From January 2014, residents of Romania and Bulgaria—two of Europe’s poorest countries and European Union citizens—will be entitled to travel to the UK and claim the same benefits and health care. These include maternity allowance, child benefit, child tax credit, working tax credit, and housing benefit. An agency spokesman said many Roma families will come to the UK with seven or eight children and claim £3,000 a month.
The way I see it, benefits are set up by a country to safeguard their residents in times of need. Citizens pay into the scheme their whole working lives as a form of insurance against when they might need help. I advocate helping others, but can the system work if outsiders claim part of the contribution? I arrived from Australia 25 years ago and worked hard for 20 years, paying my taxes like everyone else. Now retired, my pension consists of the recorded sum and a pension payment from Australia, topped up to meet UK living standards.
Unfortunately, some of the stories are true. A small number of people do arrive in Britain to beg or steal and they have no plans work. These are influencing public opinion away from the majority of Romanian immigrants who really want to work legally and make a future in the country.

* * * * *

## What you are asked to do
Please repeat the part of the text on UK benefits starting at "From January 2014, residents" and ending at "claim £3,000 a month.". The records have no connection to the text on UK benefits.

* * * * *

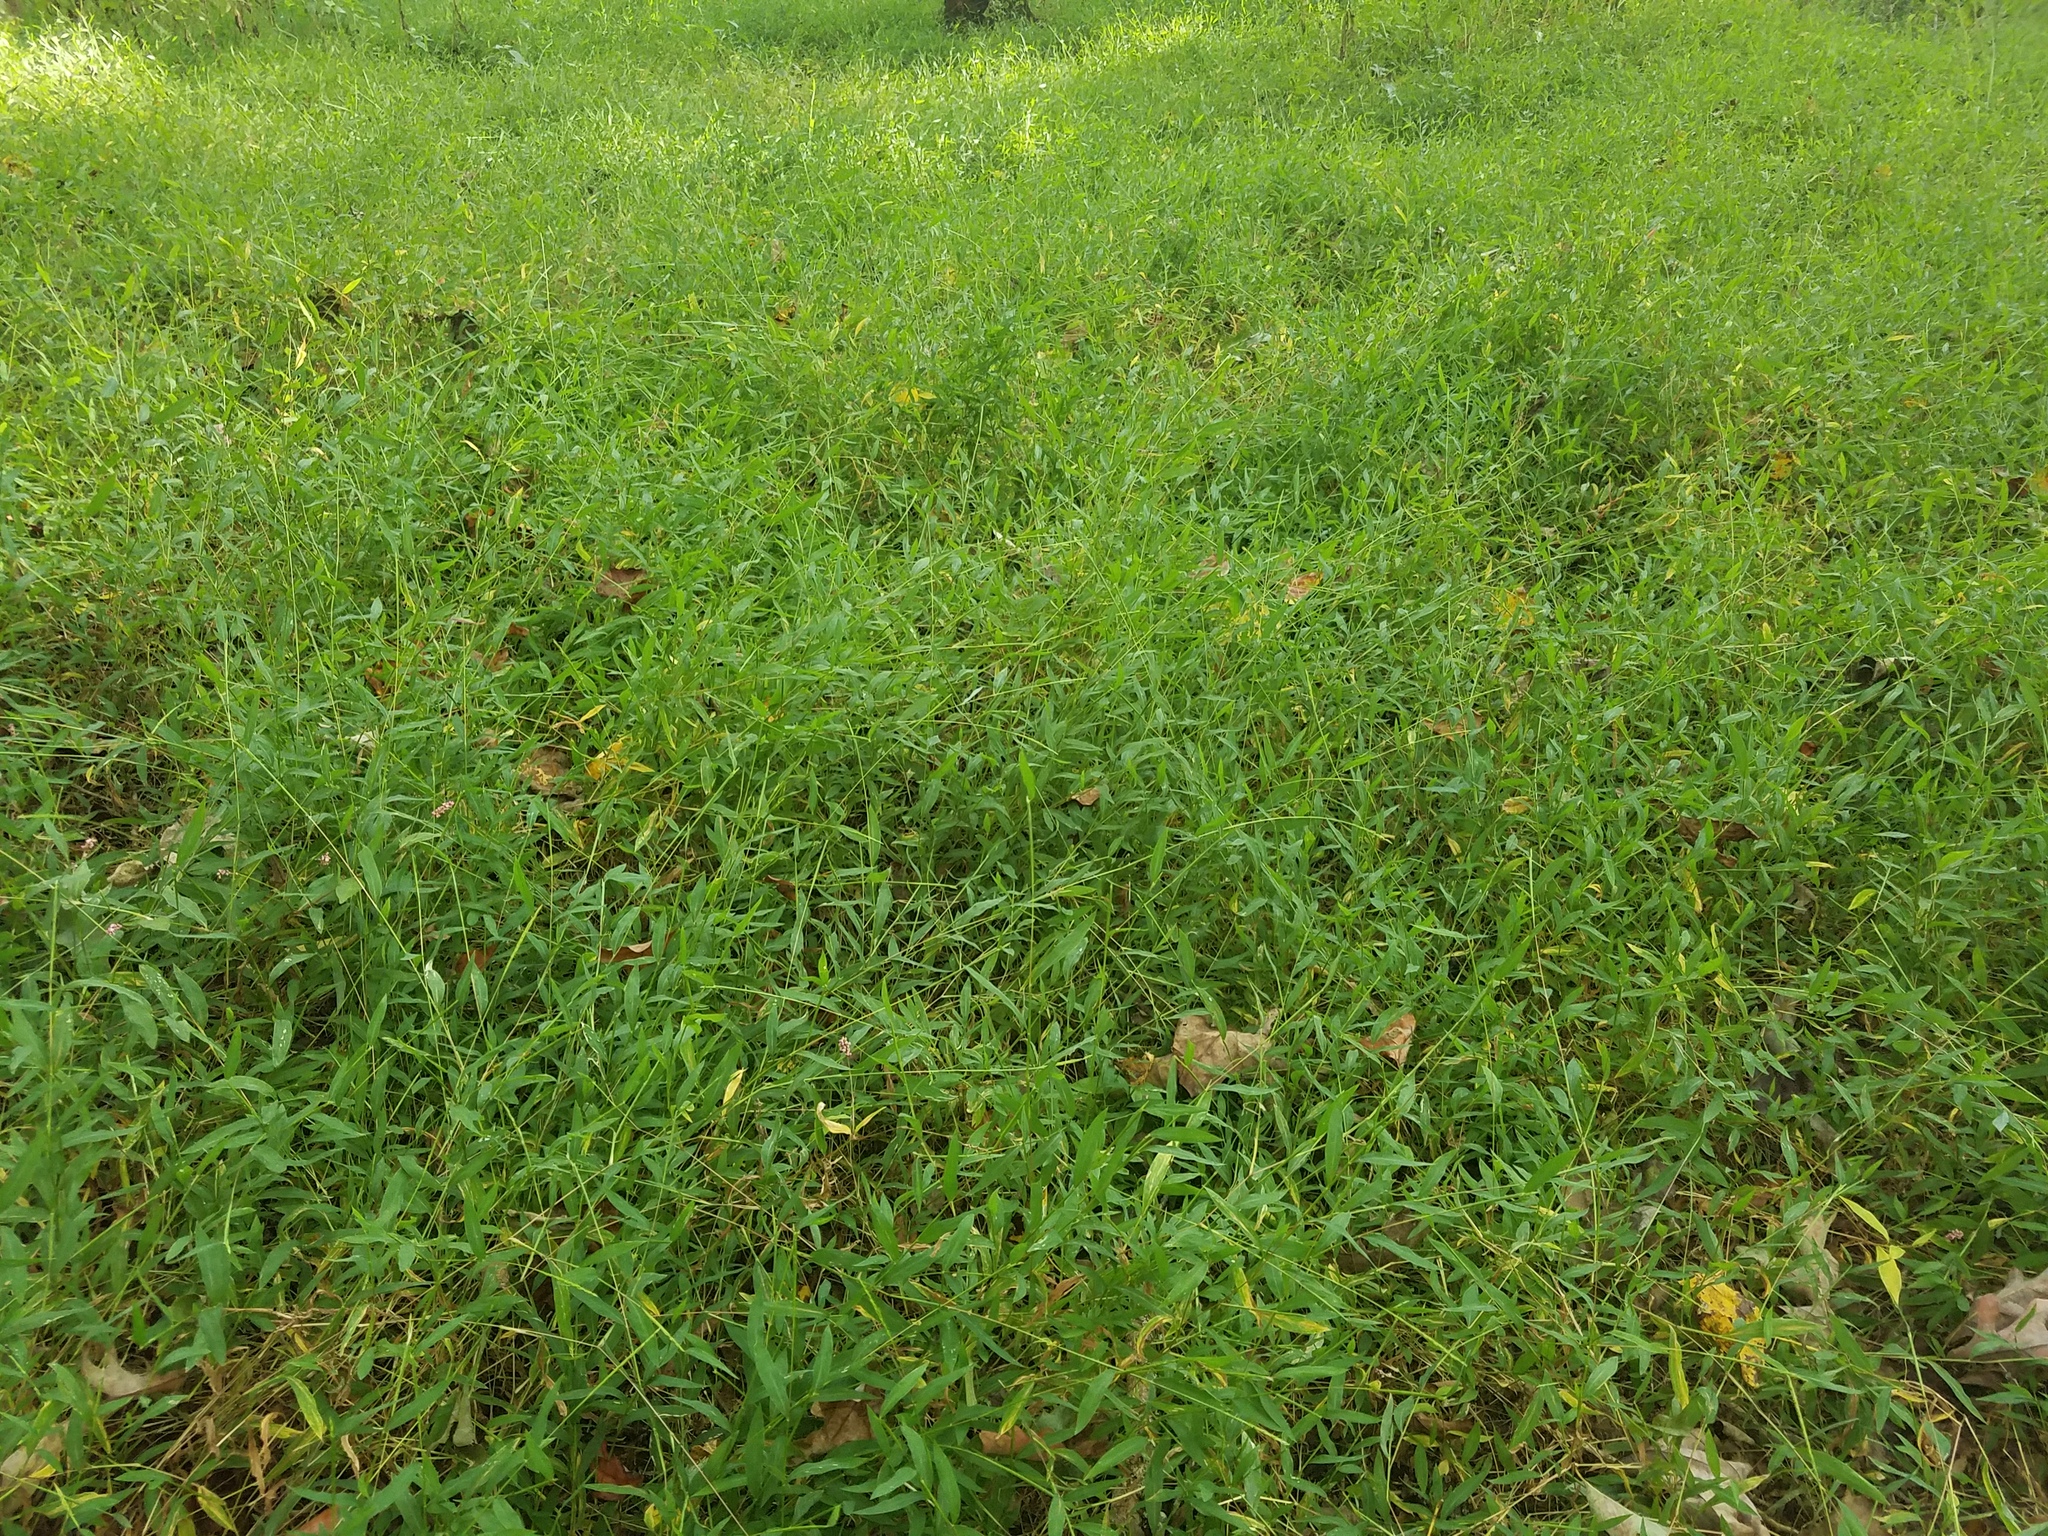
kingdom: Plantae
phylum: Tracheophyta
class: Liliopsida
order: Poales
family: Poaceae
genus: Microstegium
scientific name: Microstegium vimineum
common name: Japanese stiltgrass
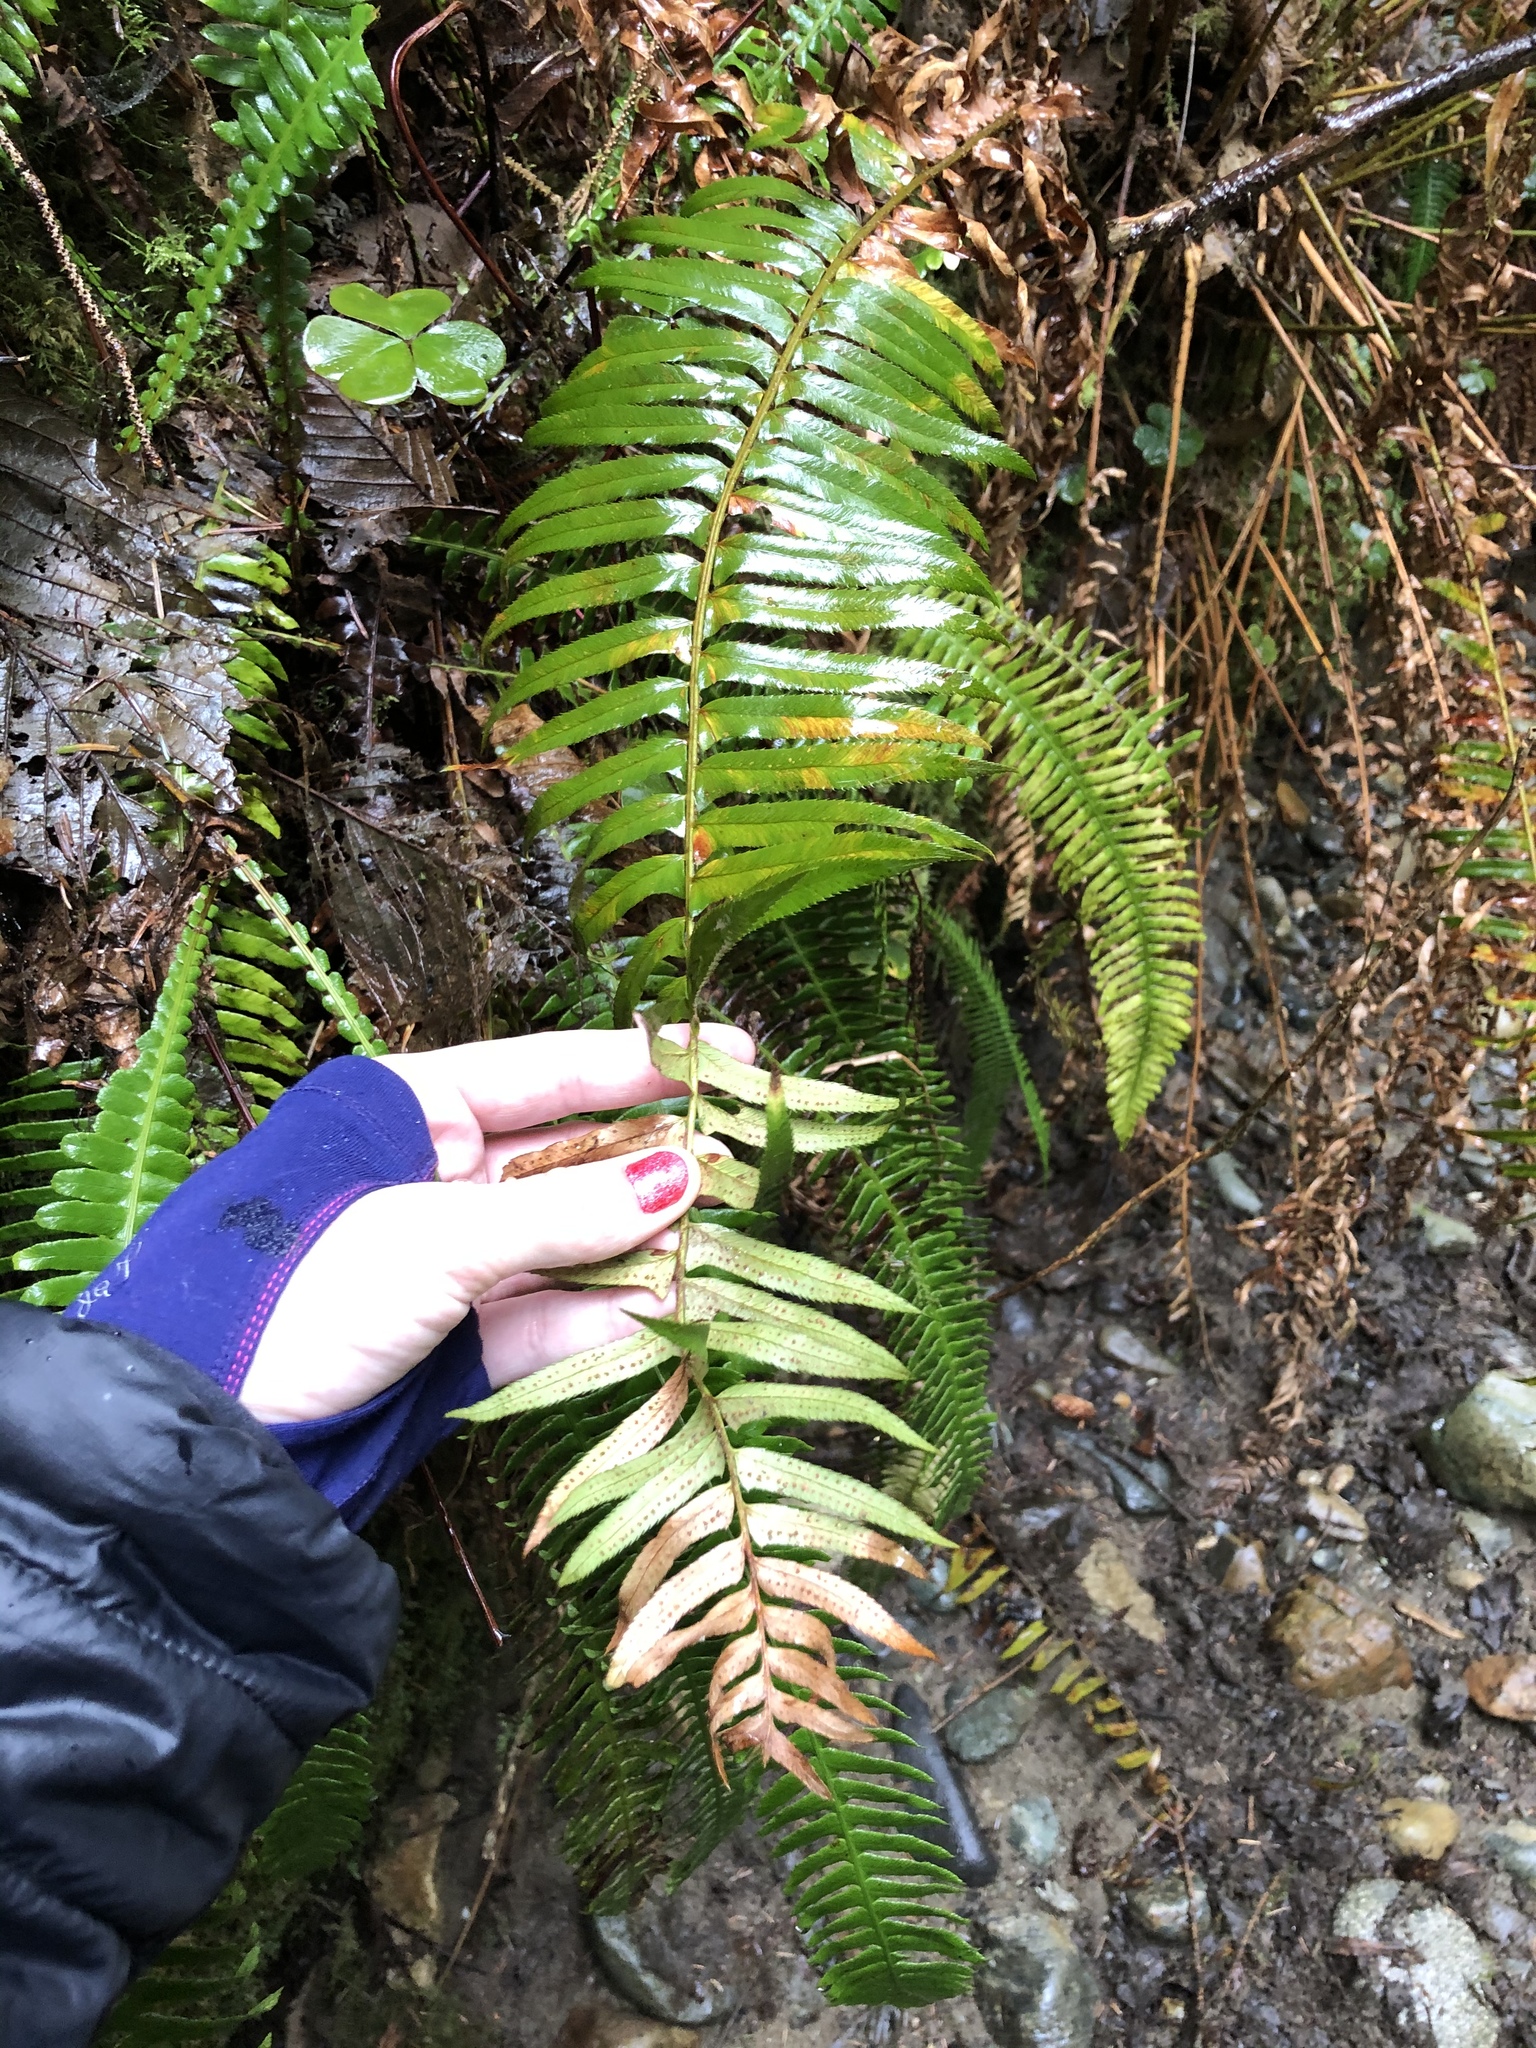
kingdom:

* * * * *

## Response to this task
From January 2014, residents of Romania and Bulgaria—two of Europe’s poorest countries and European Union citizens—will be entitled to travel to the UK and claim the same benefits and health care. These include maternity allowance, child benefit, child tax credit, working tax credit, and housing benefit. An agency spokesman said many Roma families will come to the UK with seven or eight children and claim £3,000 a month.